**Data for this task**
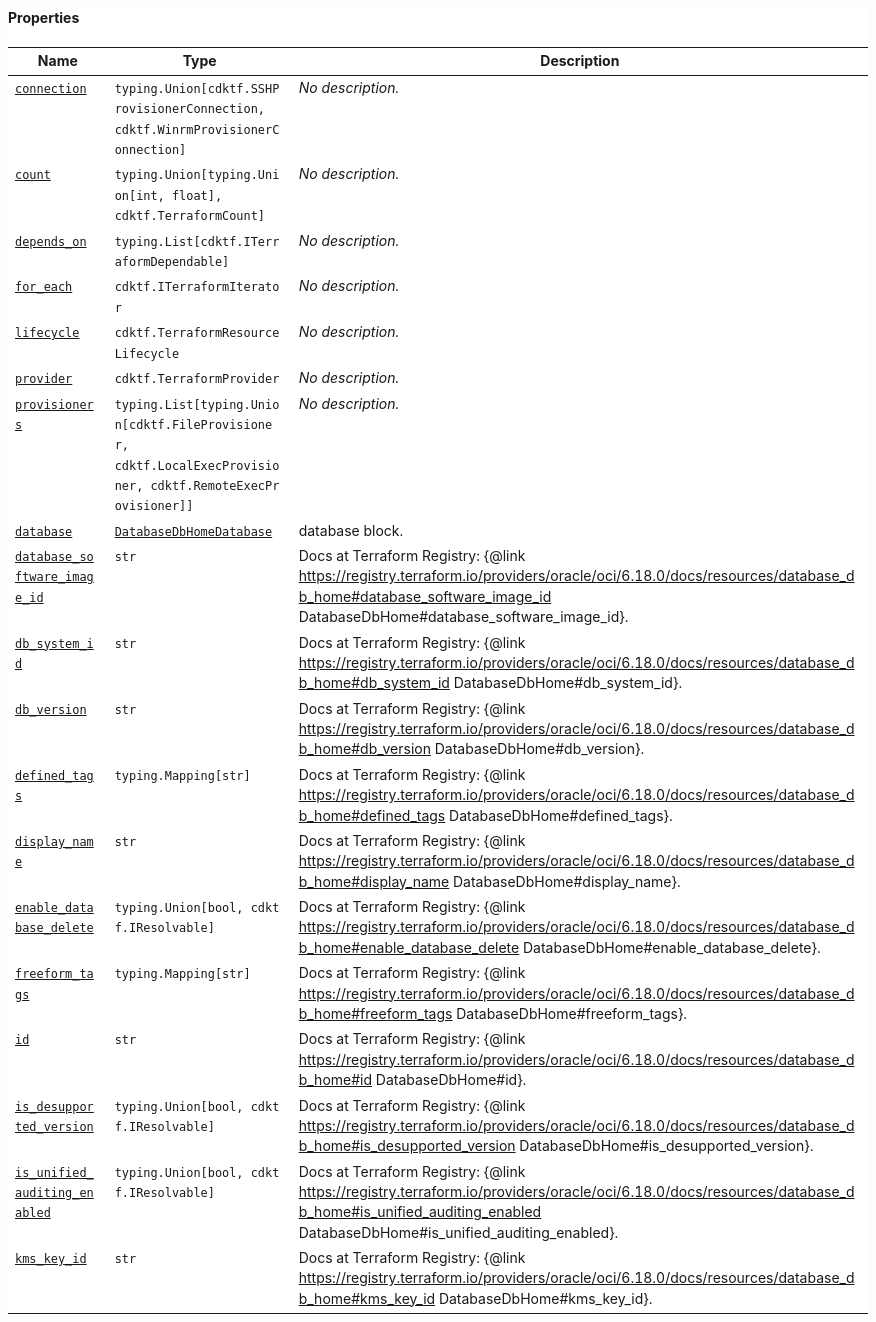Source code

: #### Properties <a name="Properties" id="Properties"></a>

| **Name** | **Type** | **Description** |
| --- | --- | --- |
| <code><a href="#rhizo-co-terraform-provider-oci.databaseDbHome.DatabaseDbHomeConfig.property.connection">connection</a></code> | <code>typing.Union[cdktf.SSHProvisionerConnection, cdktf.WinrmProvisionerConnection]</code> | *No description.* |
| <code><a href="#rhizo-co-terraform-provider-oci.databaseDbHome.DatabaseDbHomeConfig.property.count">count</a></code> | <code>typing.Union[typing.Union[int, float], cdktf.TerraformCount]</code> | *No description.* |
| <code><a href="#rhizo-co-terraform-provider-oci.databaseDbHome.DatabaseDbHomeConfig.property.dependsOn">depends_on</a></code> | <code>typing.List[cdktf.ITerraformDependable]</code> | *No description.* |
| <code><a href="#rhizo-co-terraform-provider-oci.databaseDbHome.DatabaseDbHomeConfig.property.forEach">for_each</a></code> | <code>cdktf.ITerraformIterator</code> | *No description.* |
| <code><a href="#rhizo-co-terraform-provider-oci.databaseDbHome.DatabaseDbHomeConfig.property.lifecycle">lifecycle</a></code> | <code>cdktf.TerraformResourceLifecycle</code> | *No description.* |
| <code><a href="#rhizo-co-terraform-provider-oci.databaseDbHome.DatabaseDbHomeConfig.property.provider">provider</a></code> | <code>cdktf.TerraformProvider</code> | *No description.* |
| <code><a href="#rhizo-co-terraform-provider-oci.databaseDbHome.DatabaseDbHomeConfig.property.provisioners">provisioners</a></code> | <code>typing.List[typing.Union[cdktf.FileProvisioner, cdktf.LocalExecProvisioner, cdktf.RemoteExecProvisioner]]</code> | *No description.* |
| <code><a href="#rhizo-co-terraform-provider-oci.databaseDbHome.DatabaseDbHomeConfig.property.database">database</a></code> | <code><a href="#rhizo-co-terraform-provider-oci.databaseDbHome.DatabaseDbHomeDatabase">DatabaseDbHomeDatabase</a></code> | database block. |
| <code><a href="#rhizo-co-terraform-provider-oci.databaseDbHome.DatabaseDbHomeConfig.property.databaseSoftwareImageId">database_software_image_id</a></code> | <code>str</code> | Docs at Terraform Registry: {@link https://registry.terraform.io/providers/oracle/oci/6.18.0/docs/resources/database_db_home#database_software_image_id DatabaseDbHome#database_software_image_id}. |
| <code><a href="#rhizo-co-terraform-provider-oci.databaseDbHome.DatabaseDbHomeConfig.property.dbSystemId">db_system_id</a></code> | <code>str</code> | Docs at Terraform Registry: {@link https://registry.terraform.io/providers/oracle/oci/6.18.0/docs/resources/database_db_home#db_system_id DatabaseDbHome#db_system_id}. |
| <code><a href="#rhizo-co-terraform-provider-oci.databaseDbHome.DatabaseDbHomeConfig.property.dbVersion">db_version</a></code> | <code>str</code> | Docs at Terraform Registry: {@link https://registry.terraform.io/providers/oracle/oci/6.18.0/docs/resources/database_db_home#db_version DatabaseDbHome#db_version}. |
| <code><a href="#rhizo-co-terraform-provider-oci.databaseDbHome.DatabaseDbHomeConfig.property.definedTags">defined_tags</a></code> | <code>typing.Mapping[str]</code> | Docs at Terraform Registry: {@link https://registry.terraform.io/providers/oracle/oci/6.18.0/docs/resources/database_db_home#defined_tags DatabaseDbHome#defined_tags}. |
| <code><a href="#rhizo-co-terraform-provider-oci.databaseDbHome.DatabaseDbHomeConfig.property.displayName">display_name</a></code> | <code>str</code> | Docs at Terraform Registry: {@link https://registry.terraform.io/providers/oracle/oci/6.18.0/docs/resources/database_db_home#display_name DatabaseDbHome#display_name}. |
| <code><a href="#rhizo-co-terraform-provider-oci.databaseDbHome.DatabaseDbHomeConfig.property.enableDatabaseDelete">enable_database_delete</a></code> | <code>typing.Union[bool, cdktf.IResolvable]</code> | Docs at Terraform Registry: {@link https://registry.terraform.io/providers/oracle/oci/6.18.0/docs/resources/database_db_home#enable_database_delete DatabaseDbHome#enable_database_delete}. |
| <code><a href="#rhizo-co-terraform-provider-oci.databaseDbHome.DatabaseDbHomeConfig.property.freeformTags">freeform_tags</a></code> | <code>typing.Mapping[str]</code> | Docs at Terraform Registry: {@link https://registry.terraform.io/providers/oracle/oci/6.18.0/docs/resources/database_db_home#freeform_tags DatabaseDbHome#freeform_tags}. |
| <code><a href="#rhizo-co-terraform-provider-oci.databaseDbHome.DatabaseDbHomeConfig.property.id">id</a></code> | <code>str</code> | Docs at Terraform Registry: {@link https://registry.terraform.io/providers/oracle/oci/6.18.0/docs/resources/database_db_home#id DatabaseDbHome#id}. |
| <code><a href="#rhizo-co-terraform-provider-oci.databaseDbHome.DatabaseDbHomeConfig.property.isDesupportedVersion">is_desupported_version</a></code> | <code>typing.Union[bool, cdktf.IResolvable]</code> | Docs at Terraform Registry: {@link https://registry.terraform.io/providers/oracle/oci/6.18.0/docs/resources/database_db_home#is_desupported_version DatabaseDbHome#is_desupported_version}. |
| <code><a href="#rhizo-co-terraform-provider-oci.databaseDbHome.DatabaseDbHomeConfig.property.isUnifiedAuditingEnabled">is_unified_auditing_enabled</a></code> | <code>typing.Union[bool, cdktf.IResolvable]</code> | Docs at Terraform Registry: {@link https://registry.terraform.io/providers/oracle/oci/6.18.0/docs/resources/database_db_home#is_unified_auditing_enabled DatabaseDbHome#is_unified_auditing_enabled}. |
| <code><a href="#rhizo-co-terraform-provider-oci.databaseDbHome.DatabaseDbHomeConfig.property.kmsKeyId">kms_key_id</a></code> | <code>str</code> | Docs at Terraform Registry: {@link https://registry.terraform.io/providers/oracle/oci/6.18.0/docs/resources/database_db_home#kms_key_id DatabaseDbHome#kms_key_id}. |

**Assigned task**
Copy the text of the material above line for line, without changing anything, and leave out the pictures.

**Solution**
Source code

: #### Properties <a name="Properties" id="Properties"></a>

| **Name** | **Type** | **Description** |
| --- | --- | --- |
| <code><a href="#rhizo-co-terraform-provider-oci.databaseDbHome.DatabaseDbHomeConfig.property.connection">connection</a></code> | <code>typing.Union[cdktf.SSHProvisionerConnection, cdktf.WinrmProvisionerConnection]</code> | *No description.* |
| <code><a href="#rhizo-co-terraform-provider-oci.databaseDbHome.DatabaseDbHomeConfig.property.count">count</a></code> | <code>typing.Union[typing.Union[int, float], cdktf.TerraformCount]</code> | *No description.* |
| <code><a href="#rhizo-co-terraform-provider-oci.databaseDbHome.DatabaseDbHomeConfig.property.dependsOn">depends_on</a></code> | <code>typing.List[cdktf.ITerraformDependable]</code> | *No description.* |
| <code><a href="#rhizo-co-terraform-provider-oci.databaseDbHome.DatabaseDbHomeConfig.property.forEach">for_each</a></code> | <code>cdktf.ITerraformIterator</code> | *No description.* |
| <code><a href="#rhizo-co-terraform-provider-oci.databaseDbHome.DatabaseDbHomeConfig.property.lifecycle">lifecycle</a></code> | <code>cdktf.TerraformResourceLifecycle</code> | *No description.* |
| <code><a href="#rhizo-co-terraform-provider-oci.databaseDbHome.DatabaseDbHomeConfig.property.provider">provider</a></code> | <code>cdktf.TerraformProvider</code> | *No description.* |
| <code><a href="#rhizo-co-terraform-provider-oci.databaseDbHome.DatabaseDbHomeConfig.property.provisioners">provisioners</a></code> | <code>typing.List[typing.Union[cdktf.FileProvisioner, cdktf.LocalExecProvisioner, cdktf.RemoteExecProvisioner]]</code> | *No description.* |
| <code><a href="#rhizo-co-terraform-provider-oci.databaseDbHome.DatabaseDbHomeConfig.property.database">database</a></code> | <code><a href="#rhizo-co-terraform-provider-oci.databaseDbHome.DatabaseDbHomeDatabase">DatabaseDbHomeDatabase</a></code> | database block. |
| <code><a href="#rhizo-co-terraform-provider-oci.databaseDbHome.DatabaseDbHomeConfig.property.databaseSoftwareImageId">database_software_image_id</a></code> | <code>str</code> | Docs at Terraform Registry: {@link https://registry.terraform.io/providers/oracle/oci/6.18.0/docs/resources/database_db_home#database_software_image_id DatabaseDbHome#database_software_image_id}. |
| <code><a href="#rhizo-co-terraform-provider-oci.databaseDbHome.DatabaseDbHomeConfig.property.dbSystemId">db_system_id</a></code> | <code>str</code> | Docs at Terraform Registry: {@link https://registry.terraform.io/providers/oracle/oci/6.18.0/docs/resources/database_db_home#db_system_id DatabaseDbHome#db_system_id}. |
| <code><a href="#rhizo-co-terraform-provider-oci.databaseDbHome.DatabaseDbHomeConfig.property.dbVersion">db_version</a></code> | <code>str</code> | Docs at Terraform Registry: {@link https://registry.terraform.io/providers/oracle/oci/6.18.0/docs/resources/database_db_home#db_version DatabaseDbHome#db_version}. |
| <code><a href="#rhizo-co-terraform-provider-oci.databaseDbHome.DatabaseDbHomeConfig.property.definedTags">defined_tags</a></code> | <code>typing.Mapping[str]</code> | Docs at Terraform Registry: {@link https://registry.terraform.io/providers/oracle/oci/6.18.0/docs/resources/database_db_home#defined_tags DatabaseDbHome#defined_tags}. |
| <code><a href="#rhizo-co-terraform-provider-oci.databaseDbHome.DatabaseDbHomeConfig.property.displayName">display_name</a></code> | <code>str</code> | Docs at Terraform Registry: {@link https://registry.terraform.io/providers/oracle/oci/6.18.0/docs/resources/database_db_home#display_name DatabaseDbHome#display_name}. |
| <code><a href="#rhizo-co-terraform-provider-oci.databaseDbHome.DatabaseDbHomeConfig.property.enableDatabaseDelete">enable_database_delete</a></code> | <code>typing.Union[bool, cdktf.IResolvable]</code> | Docs at Terraform Registry: {@link https://registry.terraform.io/providers/oracle/oci/6.18.0/docs/resources/database_db_home#enable_database_delete DatabaseDbHome#enable_database_delete}. |
| <code><a href="#rhizo-co-terraform-provider-oci.databaseDbHome.DatabaseDbHomeConfig.property.freeformTags">freeform_tags</a></code> | <code>typing.Mapping[str]</code> | Docs at Terraform Registry: {@link https://registry.terraform.io/providers/oracle/oci/6.18.0/docs/resources/database_db_home#freeform_tags DatabaseDbHome#freeform_tags}. |
| <code><a href="#rhizo-co-terraform-provider-oci.databaseDbHome.DatabaseDbHomeConfig.property.id">id</a></code> | <code>str</code> | Docs at Terraform Registry: {@link https://registry.terraform.io/providers/oracle/oci/6.18.0/docs/resources/database_db_home#id DatabaseDbHome#id}. |
| <code><a href="#rhizo-co-terraform-provider-oci.databaseDbHome.DatabaseDbHomeConfig.property.isDesupportedVersion">is_desupported_version</a></code> | <code>typing.Union[bool, cdktf.IResolvable]</code> | Docs at Terraform Registry: {@link https://registry.terraform.io/providers/oracle/oci/6.18.0/docs/resources/database_db_home#is_desupported_version DatabaseDbHome#is_desupported_version}. |
| <code><a href="#rhizo-co-terraform-provider-oci.databaseDbHome.DatabaseDbHomeConfig.property.isUnifiedAuditingEnabled">is_unified_auditing_enabled</a></code> | <code>typing.Union[bool, cdktf.IResolvable]</code> | Docs at Terraform Registry: {@link https://registry.terraform.io/providers/oracle/oci/6.18.0/docs/resources/database_db_home#is_unified_auditing_enabled DatabaseDbHome#is_unified_auditing_enabled}. |
| <code><a href="#rhizo-co-terraform-provider-oci.databaseDbHome.DatabaseDbHomeConfig.property.kmsKeyId">kms_key_id</a></code> | <code>str</code> | Docs at Terraform Registry: {@link https://registry.terraform.io/providers/oracle/oci/6.18.0/docs/resources/database_db_home#kms_key_id DatabaseDbHome#kms_key_id}. |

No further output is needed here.